Plus encore, ne se concentrant plus que sur les carrières longues, le Président oublie complètement la question de la pénibilité qui était pourtant explicitement dans ses engagements.

Enfin, François Hollande clot avant le début des négociations entre partenaires sociaux la question de l'évolution des recettes : "[...] il y a un principe qui est celui de l'évidence. Dès lors que l'on vit plus longtemps, parfois beaucoup plus longtemps, on devra travailler aussi un peu plus longtemps." Cette évidence qui n'en est pas une avait pourtant été contestée par le PS en 2010 et le député François Hollande lui-même, bien que la majorité des socialistes aient accepté le pasage à 41,5 annuités de cotisation. Aller au-delà paraît injuste socialement dans un pays marqué par près de 40 ans de chômage de masse, car peu de salariés seront en mesure de présenter à un âge "avancé" plus de 40 annuités pleines. C'est également une illusion de parler de l'allongement de la durée de la vie comme si elle était uniforme, au-delà même de la question de la pénibilité, quand on constate que la durée de vie en bonne santé des ouvriers est descendue à 62 ans.
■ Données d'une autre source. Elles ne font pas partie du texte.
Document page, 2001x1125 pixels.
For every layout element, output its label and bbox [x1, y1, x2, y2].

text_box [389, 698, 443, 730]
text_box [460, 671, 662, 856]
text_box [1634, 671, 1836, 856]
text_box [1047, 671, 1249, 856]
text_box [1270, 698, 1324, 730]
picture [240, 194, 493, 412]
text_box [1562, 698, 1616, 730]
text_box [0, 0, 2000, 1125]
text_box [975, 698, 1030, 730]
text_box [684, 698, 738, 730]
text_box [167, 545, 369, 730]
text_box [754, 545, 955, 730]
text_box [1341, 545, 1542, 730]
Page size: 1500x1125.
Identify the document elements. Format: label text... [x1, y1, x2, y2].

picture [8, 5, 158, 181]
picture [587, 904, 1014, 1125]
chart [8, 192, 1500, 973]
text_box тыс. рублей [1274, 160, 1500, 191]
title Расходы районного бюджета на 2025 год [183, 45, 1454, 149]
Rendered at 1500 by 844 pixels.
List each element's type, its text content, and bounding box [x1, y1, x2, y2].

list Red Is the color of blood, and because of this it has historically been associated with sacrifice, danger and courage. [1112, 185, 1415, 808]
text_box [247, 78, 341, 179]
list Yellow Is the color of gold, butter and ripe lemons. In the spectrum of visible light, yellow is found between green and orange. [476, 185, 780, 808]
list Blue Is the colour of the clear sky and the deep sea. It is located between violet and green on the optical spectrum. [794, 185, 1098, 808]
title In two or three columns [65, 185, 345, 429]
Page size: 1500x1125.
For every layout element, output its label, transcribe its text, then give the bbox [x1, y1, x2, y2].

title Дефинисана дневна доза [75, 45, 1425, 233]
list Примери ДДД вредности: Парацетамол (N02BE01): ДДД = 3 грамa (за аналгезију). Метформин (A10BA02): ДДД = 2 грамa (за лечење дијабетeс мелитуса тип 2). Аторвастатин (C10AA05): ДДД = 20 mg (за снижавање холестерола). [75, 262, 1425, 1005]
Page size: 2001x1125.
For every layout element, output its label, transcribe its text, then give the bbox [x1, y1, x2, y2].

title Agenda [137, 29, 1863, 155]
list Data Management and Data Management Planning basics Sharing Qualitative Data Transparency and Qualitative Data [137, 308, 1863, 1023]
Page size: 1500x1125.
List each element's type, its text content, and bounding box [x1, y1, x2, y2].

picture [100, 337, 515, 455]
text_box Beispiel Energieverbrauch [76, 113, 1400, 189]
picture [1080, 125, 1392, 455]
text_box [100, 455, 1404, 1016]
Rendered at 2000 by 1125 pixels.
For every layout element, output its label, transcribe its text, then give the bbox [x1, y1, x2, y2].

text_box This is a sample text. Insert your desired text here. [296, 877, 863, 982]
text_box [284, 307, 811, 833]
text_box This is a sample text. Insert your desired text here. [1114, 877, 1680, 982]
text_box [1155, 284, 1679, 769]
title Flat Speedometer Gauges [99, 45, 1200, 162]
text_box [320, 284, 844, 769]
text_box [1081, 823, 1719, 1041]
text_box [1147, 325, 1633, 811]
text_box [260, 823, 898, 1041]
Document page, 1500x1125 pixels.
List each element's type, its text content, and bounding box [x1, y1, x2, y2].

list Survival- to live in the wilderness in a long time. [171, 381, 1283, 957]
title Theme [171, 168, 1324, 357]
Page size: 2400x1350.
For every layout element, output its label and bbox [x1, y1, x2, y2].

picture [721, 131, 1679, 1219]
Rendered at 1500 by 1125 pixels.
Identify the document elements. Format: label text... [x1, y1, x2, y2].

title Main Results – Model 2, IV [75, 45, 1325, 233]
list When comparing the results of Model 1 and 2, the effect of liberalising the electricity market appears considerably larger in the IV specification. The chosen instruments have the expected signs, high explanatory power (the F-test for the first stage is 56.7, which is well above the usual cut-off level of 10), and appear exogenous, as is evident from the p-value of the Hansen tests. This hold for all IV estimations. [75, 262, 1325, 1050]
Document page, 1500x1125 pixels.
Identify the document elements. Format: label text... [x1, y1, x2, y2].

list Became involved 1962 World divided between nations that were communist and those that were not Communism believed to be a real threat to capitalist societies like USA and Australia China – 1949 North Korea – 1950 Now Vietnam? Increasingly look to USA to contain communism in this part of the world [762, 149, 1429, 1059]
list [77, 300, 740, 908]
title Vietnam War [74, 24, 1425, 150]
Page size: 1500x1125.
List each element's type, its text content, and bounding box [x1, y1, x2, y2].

De ce fait, il vient encadrer de telle manière les négociations sociales que jamais les propositions de hausse modérée des cotisations qui pourraient être faites par FO ou la CGT ne seront pris en compte. Cela revient à enfermer la conférence sociale dans un dialogue forcément mortifère car exclusif entre la CFDT et le MEDEF qui débouchera sur une retraite à la carte, signe avant coureur de la mise en cause des retraites par répartition - comme le demande la Commission européenne.

C'est enfin attiser les divisions à gauche au risque de les rendre irrémédiables et cela juste avant la série de scrutins intermédiaires qui va jalonner 2014 et 2015.

C'est sur le fond et sur la forme l'exacte stratégie opposée qu'il faudrait adopter au moment où la France et la Gauche doivent gagner des batailles européennes.